-------- Source data --------
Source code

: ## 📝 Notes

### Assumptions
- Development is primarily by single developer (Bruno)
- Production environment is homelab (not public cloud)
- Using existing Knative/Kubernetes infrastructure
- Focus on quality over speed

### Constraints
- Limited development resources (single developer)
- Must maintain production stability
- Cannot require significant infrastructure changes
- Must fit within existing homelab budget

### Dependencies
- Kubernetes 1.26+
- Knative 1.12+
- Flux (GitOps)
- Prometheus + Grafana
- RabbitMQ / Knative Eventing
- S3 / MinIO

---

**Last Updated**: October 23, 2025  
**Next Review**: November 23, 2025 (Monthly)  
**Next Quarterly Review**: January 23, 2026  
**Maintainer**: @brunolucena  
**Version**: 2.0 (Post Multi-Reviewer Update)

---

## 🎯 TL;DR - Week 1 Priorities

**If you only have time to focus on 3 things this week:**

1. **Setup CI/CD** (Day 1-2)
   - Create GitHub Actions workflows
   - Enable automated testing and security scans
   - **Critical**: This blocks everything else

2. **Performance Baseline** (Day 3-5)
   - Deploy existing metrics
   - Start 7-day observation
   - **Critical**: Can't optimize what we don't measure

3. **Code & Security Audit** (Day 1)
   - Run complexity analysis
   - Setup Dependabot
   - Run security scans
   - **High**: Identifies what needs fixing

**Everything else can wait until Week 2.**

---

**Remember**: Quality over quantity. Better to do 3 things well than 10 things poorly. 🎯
--------
▶ [To-do item] Each line of the material should be echoed exactly.

▶ [Output of the task]
Source code

: ## 📝 Notes

### Assumptions
- Development is primarily by single developer (Bruno)
- Production environment is homelab (not public cloud)
- Using existing Knative/Kubernetes infrastructure
- Focus on quality over speed

### Constraints
- Limited development resources (single developer)
- Must maintain production stability
- Cannot require significant infrastructure changes
- Must fit within existing homelab budget

### Dependencies
- Kubernetes 1.26+
- Knative 1.12+
- Flux (GitOps)
- Prometheus + Grafana
- RabbitMQ / Knative Eventing
- S3 / MinIO

---

**Last Updated**: October 23, 2025  
**Next Review**: November 23, 2025 (Monthly)  
**Next Quarterly Review**: January 23, 2026  
**Maintainer**: @brunolucena  
**Version**: 2.0 (Post Multi-Reviewer Update)

---

## 🎯 TL;DR - Week 1 Priorities

**If you only have time to focus on 3 things this week:**

1. **Setup CI/CD** (Day 1-2)
   - Create GitHub Actions workflows
   - Enable automated testing and security scans
   - **Critical**: This blocks everything else

2. **Performance Baseline** (Day 3-5)
   - Deploy existing metrics
   - Start 7-day observation
   - **Critical**: Can't optimize what we don't measure

3. **Code & Security Audit** (Day 1)
   - Run complexity analysis
   - Setup Dependabot
   - Run security scans
   - **High**: Identifies what needs fixing

**Everything else can wait until Week 2.**

---

**Remember**: Quality over quantity. Better to do 3 things well than 10 things poorly. 🎯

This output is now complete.